TASK REQUIREMENTS :: Copy the data precisely, character for character, and leave out every picture.
INPUT MATERIAL: Begin
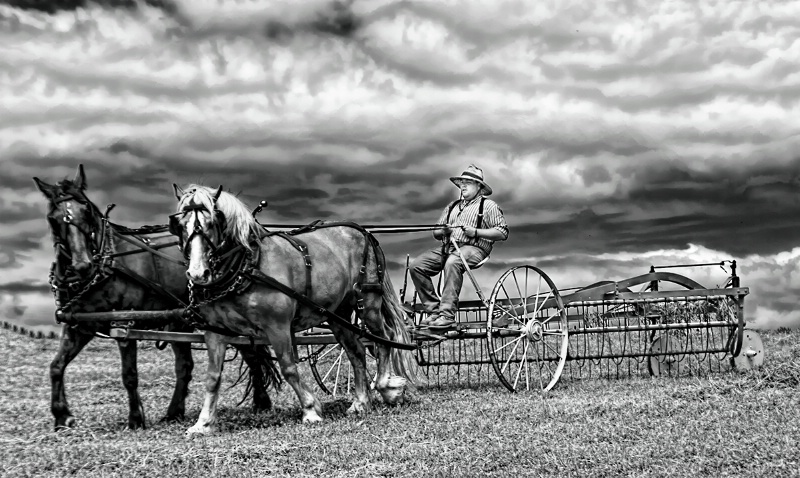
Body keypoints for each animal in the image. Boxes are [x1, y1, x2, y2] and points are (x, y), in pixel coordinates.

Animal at [36, 166, 282, 432]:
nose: (83, 265)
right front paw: (62, 415)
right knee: (187, 366)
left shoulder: (124, 323)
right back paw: (176, 411)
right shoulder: (79, 325)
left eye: (87, 211)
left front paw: (136, 418)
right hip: (181, 321)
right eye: (53, 218)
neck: (104, 264)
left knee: (251, 354)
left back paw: (261, 402)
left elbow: (129, 375)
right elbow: (56, 366)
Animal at [169, 184, 418, 434]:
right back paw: (360, 402)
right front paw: (203, 423)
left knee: (383, 338)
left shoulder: (277, 326)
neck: (247, 266)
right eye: (179, 225)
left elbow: (288, 368)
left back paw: (387, 386)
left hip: (368, 300)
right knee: (356, 351)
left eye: (212, 222)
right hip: (338, 314)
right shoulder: (215, 331)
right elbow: (212, 377)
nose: (198, 274)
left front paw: (310, 409)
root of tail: (362, 231)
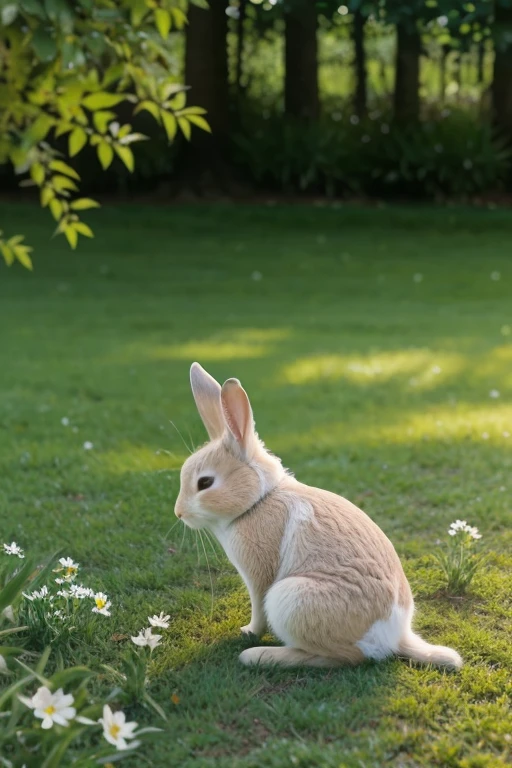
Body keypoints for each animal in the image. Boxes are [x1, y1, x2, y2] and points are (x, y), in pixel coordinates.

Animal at [174, 364, 462, 668]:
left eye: (205, 483)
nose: (179, 513)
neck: (258, 501)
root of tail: (395, 638)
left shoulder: (258, 578)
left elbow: (258, 611)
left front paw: (248, 632)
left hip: (289, 599)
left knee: (345, 657)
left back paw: (258, 655)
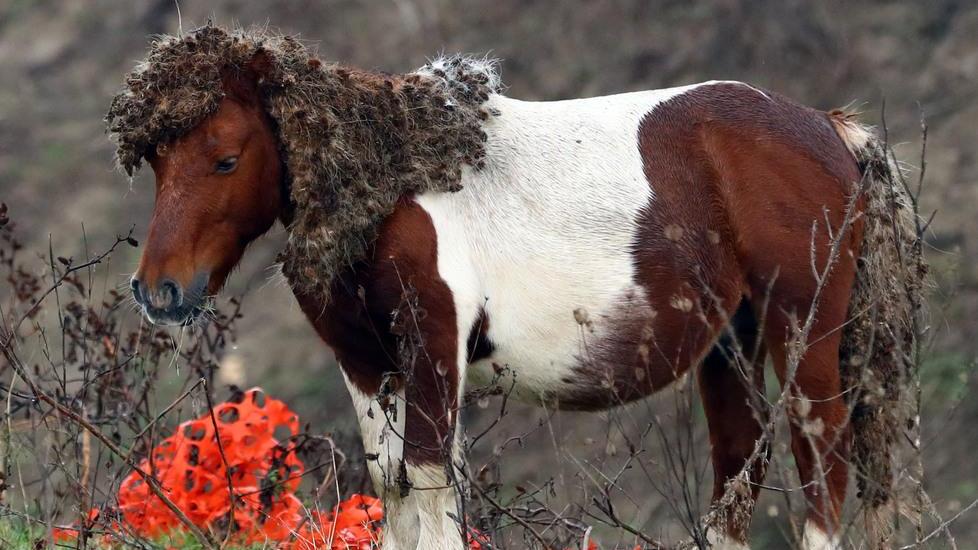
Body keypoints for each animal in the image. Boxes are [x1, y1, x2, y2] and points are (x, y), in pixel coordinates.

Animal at [114, 27, 921, 550]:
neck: (387, 184)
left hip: (802, 337)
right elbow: (392, 491)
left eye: (224, 158)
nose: (160, 290)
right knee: (737, 473)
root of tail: (828, 129)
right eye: (155, 159)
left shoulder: (434, 350)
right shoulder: (369, 365)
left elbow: (428, 487)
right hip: (732, 342)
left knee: (821, 472)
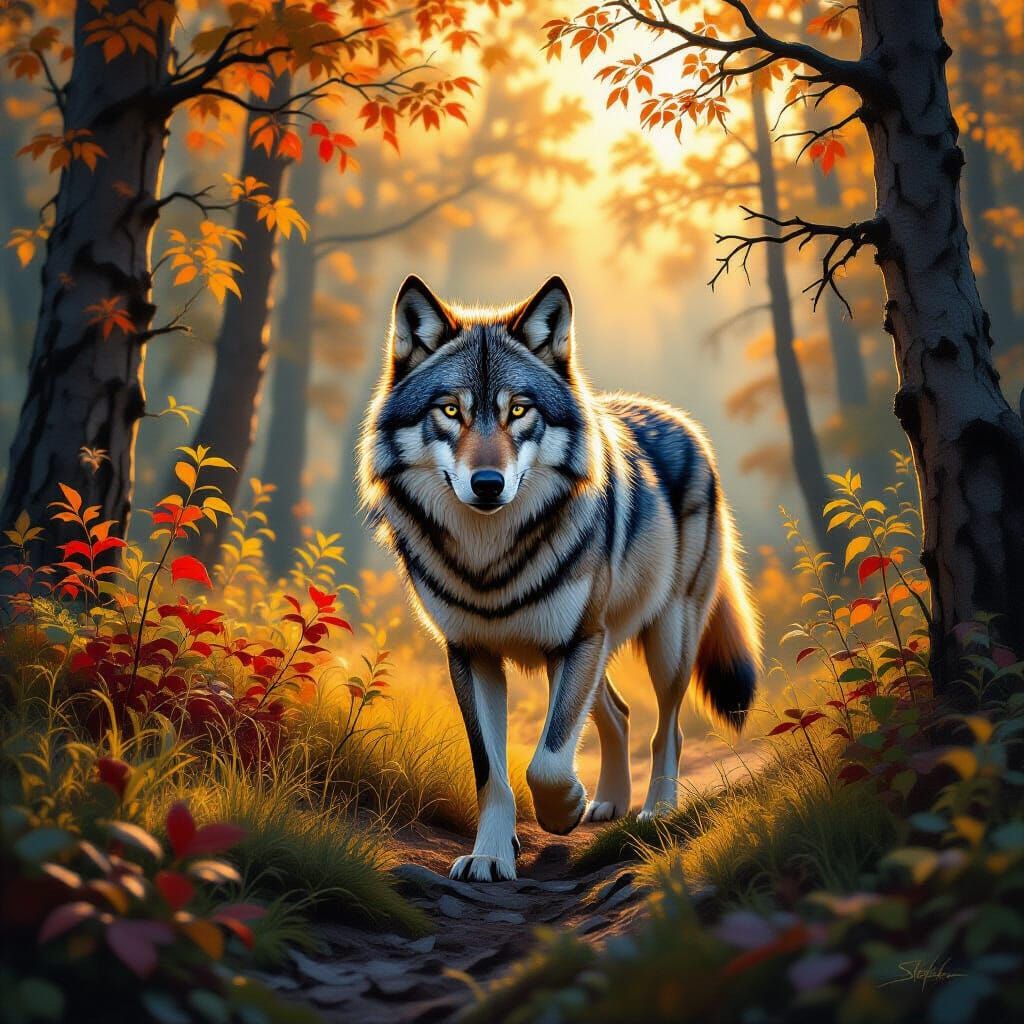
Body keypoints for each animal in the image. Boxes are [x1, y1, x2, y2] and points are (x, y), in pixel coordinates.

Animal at [358, 275, 762, 882]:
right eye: (450, 410)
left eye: (519, 410)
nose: (487, 483)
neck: (490, 559)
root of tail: (679, 419)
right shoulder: (471, 653)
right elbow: (492, 773)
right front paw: (490, 855)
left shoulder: (576, 642)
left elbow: (546, 762)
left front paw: (564, 808)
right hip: (586, 654)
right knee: (618, 715)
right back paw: (610, 802)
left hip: (662, 640)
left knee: (667, 726)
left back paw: (656, 811)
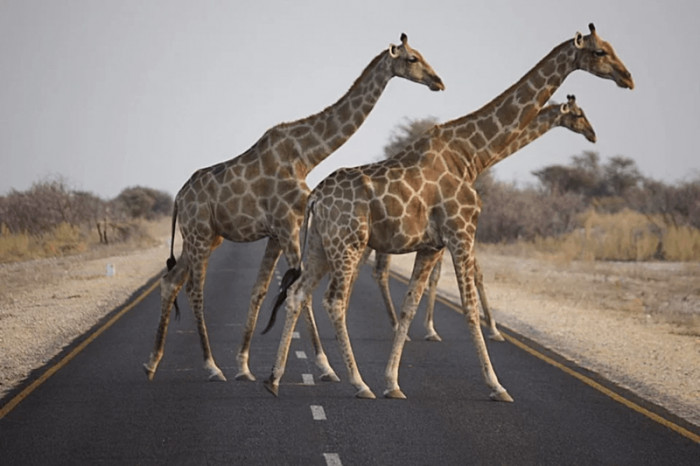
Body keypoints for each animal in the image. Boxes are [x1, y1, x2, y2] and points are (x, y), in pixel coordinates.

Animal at [142, 34, 445, 382]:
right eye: (412, 59)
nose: (438, 82)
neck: (305, 154)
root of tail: (179, 197)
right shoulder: (288, 225)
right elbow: (301, 292)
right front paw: (325, 367)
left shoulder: (277, 232)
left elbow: (259, 291)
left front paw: (244, 365)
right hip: (199, 234)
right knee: (194, 290)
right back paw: (211, 366)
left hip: (205, 237)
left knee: (171, 281)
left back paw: (152, 363)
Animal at [373, 95, 597, 342]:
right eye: (578, 114)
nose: (592, 134)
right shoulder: (455, 228)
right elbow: (468, 275)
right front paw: (487, 329)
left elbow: (451, 275)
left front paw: (436, 327)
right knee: (380, 272)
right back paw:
INPUT MATERIAL: End
RESPONSE TO THIS EXERCISE ::
Body keypoints for each animal in the image. Boxes are [x1, y1, x2, y2] and points are (x, y), in pixel coordinates.

Animal at [36, 166, 282, 432]:
nose: (83, 265)
right front paw: (62, 415)
right knee: (187, 366)
left shoulder: (124, 323)
right back paw: (176, 411)
right shoulder: (79, 325)
left eye: (87, 211)
left front paw: (136, 418)
right hip: (181, 321)
right eye: (53, 218)
neck: (104, 264)
left knee: (251, 354)
left back paw: (261, 402)
left elbow: (129, 375)
right elbow: (56, 366)
Animal at [169, 184, 418, 434]:
right back paw: (360, 402)
right front paw: (203, 423)
left knee: (383, 338)
left shoulder: (277, 326)
neck: (247, 266)
right eye: (179, 225)
left elbow: (288, 368)
left back paw: (387, 386)
left hip: (368, 300)
right knee: (356, 351)
left eye: (212, 222)
right hip: (338, 314)
right shoulder: (215, 331)
right elbow: (212, 377)
nose: (198, 274)
left front paw: (310, 409)
root of tail: (362, 231)
Body keypoints for each animal in the image. Boxes are [x1, y1, x2, y2] and points are (x, y), in pixel coordinates.

Animal at [174, 364, 462, 668]:
left eye: (205, 483)
nose: (179, 513)
neck: (258, 501)
root of tail: (395, 638)
left shoulder: (258, 578)
left elbow: (258, 611)
left front paw: (248, 632)
left hip: (289, 599)
left knee: (345, 657)
left back paw: (258, 655)
Body keypoints for each animal in the image. Boxes are [x1, y1, x2, y2] and points are (x, y), in pixel coordinates.

Animal at [114, 27, 921, 550]:
neck: (387, 184)
left hip: (802, 337)
right elbow: (392, 491)
left eye: (224, 158)
nose: (160, 290)
right knee: (737, 473)
root of tail: (828, 129)
right eye: (155, 159)
left shoulder: (434, 350)
right shoulder: (369, 365)
left elbow: (428, 487)
right hip: (732, 342)
left knee: (821, 472)
Body keypoints for each animal in the image. Boxes are [x1, y1, x2, y2] and points are (x, y), in pixel coordinates.

Animal at [358, 275, 762, 882]:
right eye: (450, 410)
left eye: (519, 410)
nose: (487, 483)
neck: (490, 559)
root of tail: (679, 419)
right shoulder: (471, 653)
right elbow: (492, 773)
right front paw: (490, 855)
left shoulder: (576, 642)
left elbow: (546, 762)
left front paw: (564, 808)
right hip: (586, 654)
right knee: (618, 715)
right back paw: (610, 802)
left hip: (662, 640)
left knee: (667, 726)
left back paw: (656, 811)
Body keypoints for each animal in the image. Boxes are [x1, y1, x2, y2] and points are (x, y), in pixel coordinates.

Animal at [142, 34, 445, 382]:
right eye: (412, 59)
nose: (438, 82)
neck: (305, 154)
root of tail: (179, 197)
right shoulder: (288, 225)
right elbow: (301, 292)
right front paw: (325, 367)
left shoulder: (277, 232)
left elbow: (259, 291)
left front paw: (244, 365)
right hip: (199, 234)
right knee: (194, 290)
right back paw: (211, 366)
left hip: (205, 237)
left knee: (171, 281)
left back paw: (152, 363)
Animal at [373, 95, 597, 342]:
right eye: (578, 114)
nose: (592, 134)
right shoulder: (455, 228)
right elbow: (468, 275)
right front paw: (487, 329)
left elbow: (451, 275)
left front paw: (436, 327)
right knee: (380, 272)
right back paw:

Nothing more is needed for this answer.